The Bison at Wind Cave National Park

By Will Gonzales-Tapetillo, Iowa Field Specialist / AmeriCorps Member
Our spike week began on the 21st of April, this time bringing us to Wind Cave National Park, located in Custer County South Dakota. It was a welcome change of pace, and a fair distance from the last park we served which was Pea Ridge National Military Park down in Arkansas. The work in a general sense didn’t change; on our last few spikes in Arkansas, we were tasked with felling and piling red cedar trees so that the historic oaks could continue to thrive as they did during the Battle of Pea Ridge. This time, we were clearing out ponderosa pine trees in a section of the park that had not been burned since its acquisition. The overall goal this week has been to restore the prairie back, the sole culprit for the woody encroachment were our evergreen friends. Granted, the trees we targeted weren’t as menacing in stature so much as the sheer scale of the acreage of the project site. We were asked to clear out as many of the human-sized pines as our time and endurance would allow.
Let me tell you; the NPS CCMI crew based out Des Moines, Iowa took on the challenge head on. A full day of chainsawing and swamping is enough to wear out a person for the day. Factor in an elevation change of 4,631 feet, curious bison wandering close to see what we were up to, and a solid three day stretch of grueling freezing rain followed by a nearly 80-degree day to boot made for a week where we could test our mettle. In spite of the perils, we were undaunted by our mission.
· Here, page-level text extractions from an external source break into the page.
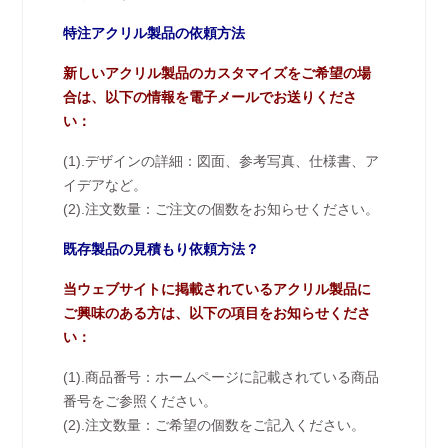
特注アクリル製品の依頼方法
新しいアクリル製品のカスタマイズをご希望の場
合は、以下の情報を電子メールでお送りくださ
い：
(1).デザインの詳細：図面、参考写真、仕様書、ア
イデアなど。
(2).注文数量：ご注文の個数をお知らせください。
既存製品の見積もり依頼方法？
当ウェブサイトに掲載されているアクリル製品に
ご興味のある方は、以下の項目をお知らせくださ
い：
(1).商品番号：ホームページに記載されている商品
番号をご参照ください。
(2).注文数量：ご希望の個数をご記入ください。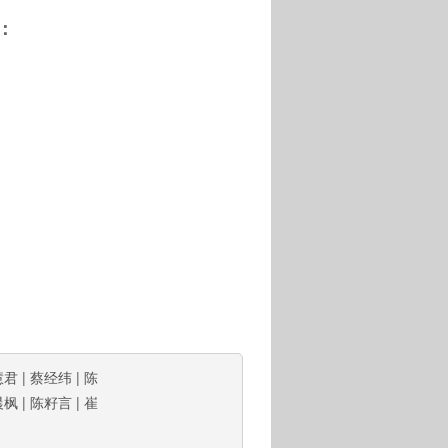
：
慧君
|
蔡经纬
|
陈
晨枫
|
陈籽言
|
崔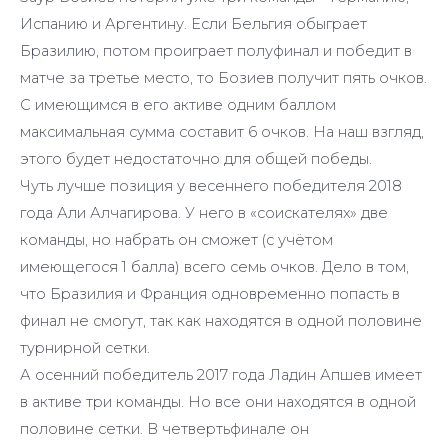
Испанию и Аргентину. Если Бельгия обыграет
Бразилию, потом проиграет полуфинал и победит в
матче за третье место, то Бозиев получит пять очков.
С имеющимся в его активе одним баллом
максимальная сумма составит 6 очков. На наш взгляд,
этого будет недостаточно для общей победы.
Чуть лучше позиция у весеннего победителя 2018
года Али Алчагирова. У него в «соискателях» две
команды, но набрать он сможет (с учётом
имеющегося 1 балла) всего семь очков. Дело в том,
что Бразилия и Франция одновременно попасть в
финал не смогут, так как находятся в одной половине
турнирной сетки.
А осенний победитель 2017 года Ладин Апшев имеет
в активе три команды. Но все они находятся в одной
половине сетки. В четвертьфинале он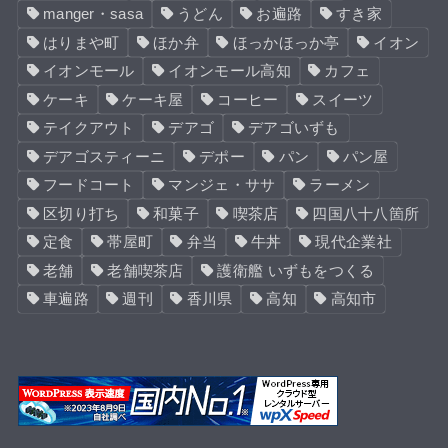
manger・sasa
うどん
お遍路
すき家
はりまや町
ほか弁
ほっかほっか亭
イオン
イオンモール
イオンモール高知
カフェ
ケーキ
ケーキ屋
コーヒー
スイーツ
テイクアウト
デアゴ
デアゴいずも
デアゴスティーニ
デポー
パン
パン屋
フードコート
マンジェ・ササ
ラーメン
区切り打ち
和菓子
喫茶店
四国八十八箇所
定食
帯屋町
弁当
牛丼
現代企業社
老舗
老舗喫茶店
護衛艦 いずもをつくる
車遍路
週刊
香川県
高知
高知市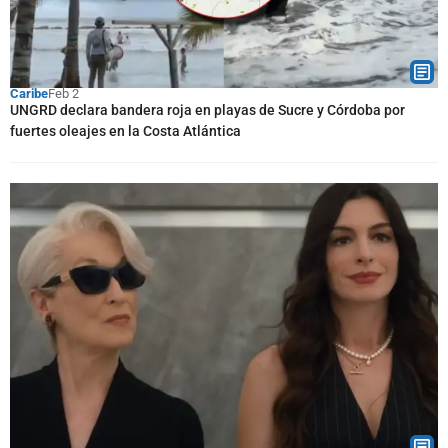
Caribe
Feb 2
UNGRD declara bandera roja en playas de Sucre y Córdoba por
fuertes oleajes en la Costa Atlántica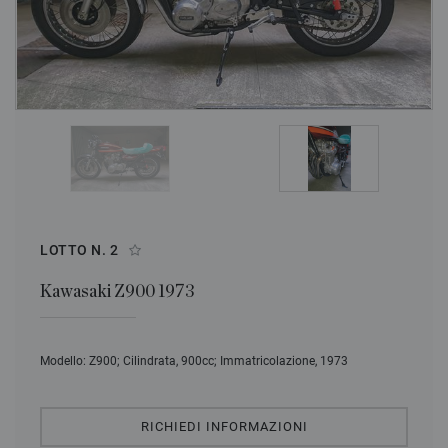
LOTTO N.
2
Kawasaki Z900 1973
Modello: Z900; Cilindrata, 900cc; Immatricolazione, 1973
RICHIEDI INFORMAZIONI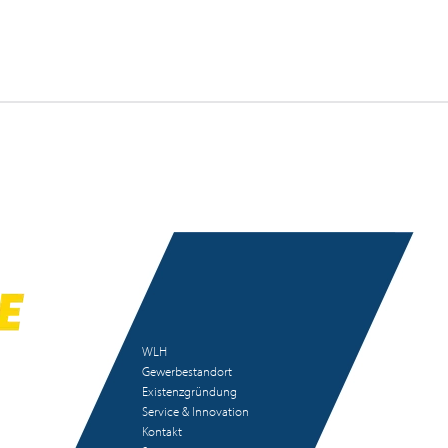
WLH
Gewerbestandort
Existenzgründung
Service & Innovation
Kontakt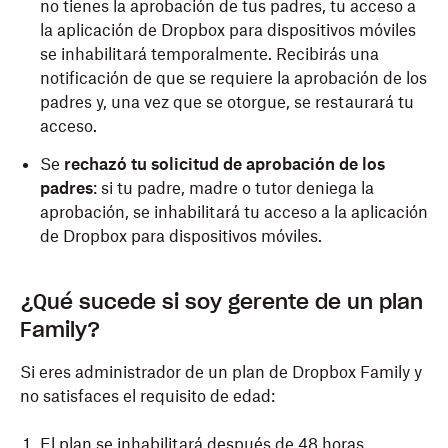
no tienes la aprobación de tus padres, tu acceso a
la aplicación de Dropbox para dispositivos móviles
se inhabilitará temporalmente. Recibirás una
notificación de que se requiere la aprobación de los
padres y, una vez que se otorgue, se restaurará tu
acceso.
Se
rechazó tu solicitud de aprobación de los
padres
: si tu padre, madre o tutor deniega la
aprobación, se inhabilitará tu acceso a la aplicación
de Dropbox para dispositivos móviles.
¿Qué sucede si soy gerente de un plan
Family?
Si eres administrador de un plan de Dropbox Family y
no satisfaces el requisito de edad:
El plan se inhabilitará después de 48 horas.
What could drive us to endure such inconveniences? It certainly wasn’t the fact that our boots became ever so slightly damper with each passing morning, or our backs reminding us of our achievements each afternoon. Logan, Lucas, and Abby of the NPS Des Moines crew and I certainly don’t want to see the use of our labor go to waste or to serve an arbitrary goal. Such principles provoke a simple question with a non-simple answer; what makes what we do here at Wind Cave special?
Prior to the “discovery” of the cave by two settler brothers by the names of Tom and Jesse Bingham in 1881, the Lakota Nation and other indigenous groups considered Wind Cave to be a sacred place. The cave goes by many names in the Lakota language, some of the most common being Maka Oniye, meaning “the breathing earth”. This place is aptly named due to the cave’s natural entrance, being only ten inches wide and fourteen inches long, creating a pressure zone where wind would blow in and out of. In the year 1903, President Theodore Roosevelt signed Wind Cave National Park into existence, becoming the 7th oldest national park.
The story of the Wind Cave Emergence plays a crucial role in the grander Creation Story of the Lakota. Traditionally passed down through generations by way of oratory history, it tells of how the natural entrance was seen as a passageway from the spirit world into our world. In some iterations of the Story, it’s said two trickster spirits had been banished to the surface world. Her name is Anog-Ite, who was a woman with two faces, and his name is Iktomi who was a trickster spirit. The surface world had everything in it with the exception of two beings; the bison and the people. The two spirits constantly bickered with each other, until they got bored of their fight and schemed to trick the people in the Spirit World. Working together, they led a wolf which was carrying many goods such as dried meats, berries, cloths and tools down the portal and lured some of the people out with a newfound want for the world the Creator said was not ready for them.
It was summertime when they entered the world, and their first impression was one of bliss. Using her other face, Anog-Ite taught the people to sustain themselves in this world. However, the people did not yet know of the changing of seasons in this world and they soon suffered in their hubris. Winter came, people starved and became sick, so they cried out to the great Creator to help them. The Creator asked why they were here, as the world wasn’t ready for their arrival. The Creator agreed to help the people but also judged them worthy of punishment. The people grew a massive hide of hair, horns on their head, and their hands and feet replaced with hooves and became the bison we know today.
Earlier this week, our project host facilitated a tour of Wind Cave for us with the ranger for that day. We had the extremely fortunate privilege of getting an in-depth education in the history of the park, from anthropological history to cultural to biological. Abby, Lucas, Logan and I got to see both worlds that make Wind Cave so special. Knowing what the cave below means to the first people who knew of it and knowing what the work we do means to the plains above, the resulting galvanization to persevere through the hard work is one of the many reasons I have so much love in serving our National Parks in the name of land stewardship. Even knowing something as simple as the bison having a new place to munch on some grass makes it worth it in the end for me.